**SELECTED EXCERPT**
Christ, lady, you’re a character in Funky Winkerbean. We could all see it coming.
Know what else is funny? How you can telegraph an entire FW arc after just a few panels and still be completely confounded by a few lines of clunky, confusing dialog that’s trying way, way too hard to be profound. How about knocking it off with the sad reflections regarding the utter futility of life and maybe just telling a goddamned story for once? WHAT did she know was coming for “her whole life”?? WHAT “didn’t she ever see”?? How the f*ck would she know Fred would suffer a stroke? Or is she talking about mortality in general? Who the hell knows, because in his rush to be deep and meaningful he skipped right over the “having it make sense” part. What a hack.
Hey, lady. People get old, sick, and die. Especially those in the Funkyverse. You should have seen that coming up the river easily.
Ann knows all about basketball, but she doesn’t know that people eventually die? That’s deep… real deep, man. Deep like a slam dunk or something. And yet, this strip lives on.
“An hour ago I had the heat on… And now… It’s funny how you can know one day your adopted son will let you freeze in the coming waiting room… But you never expect his new wife to wear a color changing sweater.”

**WORK INSTRUCTION**
Extend the Funky Winkerbean commentary above, starting right after its final line.

**DATASET EXTRACT**

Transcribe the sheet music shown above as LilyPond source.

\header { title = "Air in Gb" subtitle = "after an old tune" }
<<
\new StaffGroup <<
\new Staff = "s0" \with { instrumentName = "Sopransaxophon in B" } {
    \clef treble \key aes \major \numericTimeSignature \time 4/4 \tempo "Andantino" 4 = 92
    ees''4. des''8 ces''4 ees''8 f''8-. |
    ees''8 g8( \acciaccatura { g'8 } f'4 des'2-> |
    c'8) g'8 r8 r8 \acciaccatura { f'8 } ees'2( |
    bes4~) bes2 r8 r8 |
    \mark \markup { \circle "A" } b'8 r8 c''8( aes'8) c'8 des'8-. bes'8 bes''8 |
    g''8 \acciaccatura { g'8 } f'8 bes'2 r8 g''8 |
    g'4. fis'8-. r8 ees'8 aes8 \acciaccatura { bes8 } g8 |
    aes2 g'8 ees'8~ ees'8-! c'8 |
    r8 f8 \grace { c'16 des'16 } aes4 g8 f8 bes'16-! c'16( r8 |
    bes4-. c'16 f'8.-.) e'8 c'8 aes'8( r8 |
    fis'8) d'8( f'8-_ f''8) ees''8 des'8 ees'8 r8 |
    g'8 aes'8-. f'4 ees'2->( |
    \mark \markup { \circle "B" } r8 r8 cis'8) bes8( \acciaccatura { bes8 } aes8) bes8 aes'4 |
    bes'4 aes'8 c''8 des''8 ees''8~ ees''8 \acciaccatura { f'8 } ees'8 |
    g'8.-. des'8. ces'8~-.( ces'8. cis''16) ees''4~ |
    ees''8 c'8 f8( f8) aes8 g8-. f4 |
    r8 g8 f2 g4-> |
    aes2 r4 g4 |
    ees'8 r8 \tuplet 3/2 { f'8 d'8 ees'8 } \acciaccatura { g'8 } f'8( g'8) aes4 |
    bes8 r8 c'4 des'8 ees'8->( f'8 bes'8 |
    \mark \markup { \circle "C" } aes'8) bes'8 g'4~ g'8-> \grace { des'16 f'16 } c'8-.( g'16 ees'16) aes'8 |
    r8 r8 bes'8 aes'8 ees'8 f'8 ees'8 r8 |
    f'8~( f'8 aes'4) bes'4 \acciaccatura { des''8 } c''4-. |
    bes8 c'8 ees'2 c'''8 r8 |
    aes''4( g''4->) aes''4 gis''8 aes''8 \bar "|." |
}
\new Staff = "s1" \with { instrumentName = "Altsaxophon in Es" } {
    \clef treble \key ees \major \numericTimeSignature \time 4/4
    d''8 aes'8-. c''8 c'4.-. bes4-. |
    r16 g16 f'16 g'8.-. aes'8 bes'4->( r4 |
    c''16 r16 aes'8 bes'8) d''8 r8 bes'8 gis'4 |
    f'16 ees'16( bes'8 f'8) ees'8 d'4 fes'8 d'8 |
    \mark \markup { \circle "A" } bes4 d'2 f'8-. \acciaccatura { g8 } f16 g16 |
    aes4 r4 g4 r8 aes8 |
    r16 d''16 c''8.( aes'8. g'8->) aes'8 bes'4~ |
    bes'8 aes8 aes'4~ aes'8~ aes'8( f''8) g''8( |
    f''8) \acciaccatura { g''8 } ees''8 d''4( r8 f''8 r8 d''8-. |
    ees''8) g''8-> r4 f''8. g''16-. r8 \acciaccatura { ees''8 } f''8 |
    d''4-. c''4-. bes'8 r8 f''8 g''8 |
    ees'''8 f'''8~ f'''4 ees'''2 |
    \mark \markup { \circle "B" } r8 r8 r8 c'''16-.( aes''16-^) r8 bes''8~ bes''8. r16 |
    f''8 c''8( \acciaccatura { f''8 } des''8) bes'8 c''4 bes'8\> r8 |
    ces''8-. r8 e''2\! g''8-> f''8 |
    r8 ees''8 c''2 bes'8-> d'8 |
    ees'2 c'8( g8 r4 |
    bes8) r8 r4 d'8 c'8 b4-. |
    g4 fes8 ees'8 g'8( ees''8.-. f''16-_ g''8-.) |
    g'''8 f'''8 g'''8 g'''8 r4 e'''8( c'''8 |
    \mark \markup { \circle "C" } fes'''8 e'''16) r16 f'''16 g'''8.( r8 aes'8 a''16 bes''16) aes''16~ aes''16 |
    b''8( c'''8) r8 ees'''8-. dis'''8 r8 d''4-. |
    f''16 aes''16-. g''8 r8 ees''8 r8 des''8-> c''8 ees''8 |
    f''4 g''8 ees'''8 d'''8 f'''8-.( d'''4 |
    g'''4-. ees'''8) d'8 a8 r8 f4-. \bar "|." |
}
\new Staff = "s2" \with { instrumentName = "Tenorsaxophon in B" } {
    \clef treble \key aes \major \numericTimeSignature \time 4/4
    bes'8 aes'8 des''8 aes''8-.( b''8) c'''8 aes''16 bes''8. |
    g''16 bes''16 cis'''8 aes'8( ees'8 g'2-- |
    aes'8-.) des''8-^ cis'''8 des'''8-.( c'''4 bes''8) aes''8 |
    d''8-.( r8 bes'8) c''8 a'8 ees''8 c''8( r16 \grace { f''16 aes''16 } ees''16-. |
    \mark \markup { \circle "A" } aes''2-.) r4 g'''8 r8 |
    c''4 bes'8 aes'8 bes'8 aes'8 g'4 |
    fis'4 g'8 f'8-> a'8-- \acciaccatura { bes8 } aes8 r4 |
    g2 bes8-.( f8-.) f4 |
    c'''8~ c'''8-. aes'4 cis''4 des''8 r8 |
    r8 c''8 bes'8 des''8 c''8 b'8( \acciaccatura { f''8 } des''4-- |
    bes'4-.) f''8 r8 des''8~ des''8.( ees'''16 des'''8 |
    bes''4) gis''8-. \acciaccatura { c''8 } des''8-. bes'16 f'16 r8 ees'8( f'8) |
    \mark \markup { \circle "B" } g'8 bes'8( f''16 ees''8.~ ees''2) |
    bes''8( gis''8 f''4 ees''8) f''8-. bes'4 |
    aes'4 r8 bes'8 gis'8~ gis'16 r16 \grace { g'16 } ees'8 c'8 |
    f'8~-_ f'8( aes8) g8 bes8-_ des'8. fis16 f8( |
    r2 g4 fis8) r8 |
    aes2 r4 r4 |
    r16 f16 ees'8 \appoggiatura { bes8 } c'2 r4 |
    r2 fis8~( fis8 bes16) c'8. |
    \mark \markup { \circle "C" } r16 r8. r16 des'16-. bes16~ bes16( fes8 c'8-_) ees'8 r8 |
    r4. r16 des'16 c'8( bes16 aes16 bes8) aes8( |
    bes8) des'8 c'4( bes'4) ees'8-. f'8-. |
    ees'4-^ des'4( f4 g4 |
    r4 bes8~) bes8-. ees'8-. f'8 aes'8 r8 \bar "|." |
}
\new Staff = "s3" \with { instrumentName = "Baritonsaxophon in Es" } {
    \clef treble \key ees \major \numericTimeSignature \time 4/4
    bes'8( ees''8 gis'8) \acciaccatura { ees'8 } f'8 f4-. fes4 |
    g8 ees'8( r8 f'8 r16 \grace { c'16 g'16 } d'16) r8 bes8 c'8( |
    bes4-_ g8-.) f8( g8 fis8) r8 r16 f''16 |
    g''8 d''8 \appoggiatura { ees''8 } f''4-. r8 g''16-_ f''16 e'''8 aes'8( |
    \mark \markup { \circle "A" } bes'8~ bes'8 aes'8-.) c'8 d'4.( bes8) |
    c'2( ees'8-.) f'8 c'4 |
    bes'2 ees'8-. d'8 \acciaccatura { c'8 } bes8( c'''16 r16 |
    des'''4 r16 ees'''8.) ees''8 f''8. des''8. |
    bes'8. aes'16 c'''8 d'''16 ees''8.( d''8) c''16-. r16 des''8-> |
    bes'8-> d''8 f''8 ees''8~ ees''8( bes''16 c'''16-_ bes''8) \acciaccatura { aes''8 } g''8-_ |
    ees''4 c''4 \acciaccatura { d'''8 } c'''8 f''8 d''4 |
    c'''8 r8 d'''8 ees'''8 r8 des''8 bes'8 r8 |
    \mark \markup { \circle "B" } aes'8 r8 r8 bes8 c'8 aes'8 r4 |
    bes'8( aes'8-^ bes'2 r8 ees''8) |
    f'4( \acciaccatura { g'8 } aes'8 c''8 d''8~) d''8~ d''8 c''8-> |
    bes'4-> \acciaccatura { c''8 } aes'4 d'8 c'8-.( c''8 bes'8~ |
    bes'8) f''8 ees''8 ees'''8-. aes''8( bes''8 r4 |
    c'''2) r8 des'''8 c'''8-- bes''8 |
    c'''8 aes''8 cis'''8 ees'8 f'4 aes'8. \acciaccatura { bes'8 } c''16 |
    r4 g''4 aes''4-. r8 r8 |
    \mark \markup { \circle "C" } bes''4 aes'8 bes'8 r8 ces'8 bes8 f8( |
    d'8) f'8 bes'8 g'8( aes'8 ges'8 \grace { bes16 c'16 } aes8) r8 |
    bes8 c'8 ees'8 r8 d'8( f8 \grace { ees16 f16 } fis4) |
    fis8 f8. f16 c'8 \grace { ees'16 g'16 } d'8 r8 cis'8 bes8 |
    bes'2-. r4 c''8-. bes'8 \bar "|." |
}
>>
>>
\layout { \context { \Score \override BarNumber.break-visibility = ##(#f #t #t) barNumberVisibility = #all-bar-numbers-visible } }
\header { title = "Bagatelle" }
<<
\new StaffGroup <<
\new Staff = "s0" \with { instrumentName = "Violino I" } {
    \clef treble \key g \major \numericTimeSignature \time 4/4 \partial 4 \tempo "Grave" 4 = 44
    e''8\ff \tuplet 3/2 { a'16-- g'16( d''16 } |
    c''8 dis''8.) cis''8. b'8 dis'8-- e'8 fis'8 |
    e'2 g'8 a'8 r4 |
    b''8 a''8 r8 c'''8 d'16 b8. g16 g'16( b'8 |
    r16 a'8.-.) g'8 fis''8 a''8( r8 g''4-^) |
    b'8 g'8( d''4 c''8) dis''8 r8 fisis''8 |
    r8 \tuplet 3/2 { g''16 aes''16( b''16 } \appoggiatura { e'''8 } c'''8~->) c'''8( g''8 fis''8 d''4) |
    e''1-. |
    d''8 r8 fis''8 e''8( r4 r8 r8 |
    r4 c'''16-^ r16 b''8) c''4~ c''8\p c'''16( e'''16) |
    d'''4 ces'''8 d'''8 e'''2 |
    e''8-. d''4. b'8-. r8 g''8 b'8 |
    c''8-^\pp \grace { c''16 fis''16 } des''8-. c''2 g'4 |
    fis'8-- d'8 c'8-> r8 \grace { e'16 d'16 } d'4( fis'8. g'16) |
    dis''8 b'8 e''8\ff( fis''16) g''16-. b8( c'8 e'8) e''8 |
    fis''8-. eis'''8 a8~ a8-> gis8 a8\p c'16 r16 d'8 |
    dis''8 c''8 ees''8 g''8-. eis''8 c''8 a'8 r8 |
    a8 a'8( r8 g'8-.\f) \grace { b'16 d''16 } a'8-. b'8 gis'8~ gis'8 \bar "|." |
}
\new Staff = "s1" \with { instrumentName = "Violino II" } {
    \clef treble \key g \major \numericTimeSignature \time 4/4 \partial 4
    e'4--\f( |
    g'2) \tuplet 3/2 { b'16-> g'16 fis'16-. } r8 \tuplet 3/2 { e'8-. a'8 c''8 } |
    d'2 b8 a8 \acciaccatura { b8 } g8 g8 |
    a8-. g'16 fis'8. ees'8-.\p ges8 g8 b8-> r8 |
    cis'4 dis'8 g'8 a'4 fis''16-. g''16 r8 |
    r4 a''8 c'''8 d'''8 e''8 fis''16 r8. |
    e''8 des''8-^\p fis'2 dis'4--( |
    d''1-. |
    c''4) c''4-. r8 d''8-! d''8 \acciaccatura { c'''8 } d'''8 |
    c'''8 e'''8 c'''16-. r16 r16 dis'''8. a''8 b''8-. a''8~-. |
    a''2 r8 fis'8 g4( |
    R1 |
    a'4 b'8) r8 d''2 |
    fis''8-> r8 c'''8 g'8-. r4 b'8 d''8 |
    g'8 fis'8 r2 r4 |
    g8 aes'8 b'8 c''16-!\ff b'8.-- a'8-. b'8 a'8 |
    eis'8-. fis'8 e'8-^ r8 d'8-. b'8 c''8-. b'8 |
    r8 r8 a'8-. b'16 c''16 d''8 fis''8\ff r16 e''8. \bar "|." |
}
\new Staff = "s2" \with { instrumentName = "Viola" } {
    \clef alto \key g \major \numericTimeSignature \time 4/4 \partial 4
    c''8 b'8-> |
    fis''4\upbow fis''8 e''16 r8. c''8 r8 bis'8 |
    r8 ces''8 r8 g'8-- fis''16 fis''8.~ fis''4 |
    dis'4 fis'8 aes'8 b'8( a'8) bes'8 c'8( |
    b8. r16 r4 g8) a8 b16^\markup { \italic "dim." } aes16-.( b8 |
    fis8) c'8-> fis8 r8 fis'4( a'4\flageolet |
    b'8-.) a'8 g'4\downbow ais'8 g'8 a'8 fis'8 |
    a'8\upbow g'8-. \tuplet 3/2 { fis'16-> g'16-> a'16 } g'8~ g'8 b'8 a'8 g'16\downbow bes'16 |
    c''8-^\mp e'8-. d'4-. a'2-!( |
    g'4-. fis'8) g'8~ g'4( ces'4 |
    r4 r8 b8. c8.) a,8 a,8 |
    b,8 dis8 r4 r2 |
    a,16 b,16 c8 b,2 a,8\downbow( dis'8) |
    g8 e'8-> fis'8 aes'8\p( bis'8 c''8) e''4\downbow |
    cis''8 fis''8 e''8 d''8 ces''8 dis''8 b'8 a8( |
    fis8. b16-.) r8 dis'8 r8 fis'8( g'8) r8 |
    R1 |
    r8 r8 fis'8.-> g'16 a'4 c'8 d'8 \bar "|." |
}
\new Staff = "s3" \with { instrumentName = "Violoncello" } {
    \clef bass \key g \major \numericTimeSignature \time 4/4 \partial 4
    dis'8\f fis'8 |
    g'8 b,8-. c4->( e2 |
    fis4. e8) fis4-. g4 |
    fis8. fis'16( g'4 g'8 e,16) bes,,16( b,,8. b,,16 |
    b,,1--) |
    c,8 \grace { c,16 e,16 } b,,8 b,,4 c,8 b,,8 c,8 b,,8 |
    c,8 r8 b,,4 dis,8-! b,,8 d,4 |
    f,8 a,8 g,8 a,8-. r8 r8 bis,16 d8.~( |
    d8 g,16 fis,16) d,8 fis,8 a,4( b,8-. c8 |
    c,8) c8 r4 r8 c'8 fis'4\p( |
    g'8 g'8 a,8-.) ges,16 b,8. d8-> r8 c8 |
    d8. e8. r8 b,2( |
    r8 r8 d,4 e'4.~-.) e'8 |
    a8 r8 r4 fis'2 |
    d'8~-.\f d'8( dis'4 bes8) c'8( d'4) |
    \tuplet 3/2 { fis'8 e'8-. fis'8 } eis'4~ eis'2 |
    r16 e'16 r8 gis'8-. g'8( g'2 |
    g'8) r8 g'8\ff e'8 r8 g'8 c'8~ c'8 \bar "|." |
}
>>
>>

**TASK ANSWER**
Ha, there’s a depressed Black guy in a ballcap, just in case this scene isn’t depressing ENOUGH for ya. Today’s message – Live each day knowing old age and/or death is waiting just around the corner, so start being miserable about it NOW.
Fred will survive, but he’ll be a little weird. For one thing, that game when he slams the toilet seat down and lets out a “loud scream?” Every five minutes. And when company comes over, he’ll enter the room naked, spinning his schlong around, making airplane noises. Then he’ll take a dump on the carpet, point to it proudly, and say that he helped with the delivery.
But otherwise, he’ll be fine.
ah Anne? Fred’s the one in the hospital bed with the all the tubes sticking out of him. He had the stroke not you – while grieving for your life you might want to spare a thought or two for him yes? Fred’s stroke doesn’t mean zilch to Anne except as how it has affected HER life. Ye Gods every person in this strip is utterly self absorbed selfish monster without a thought in the world for anyone or how anyone is, unless it affects them.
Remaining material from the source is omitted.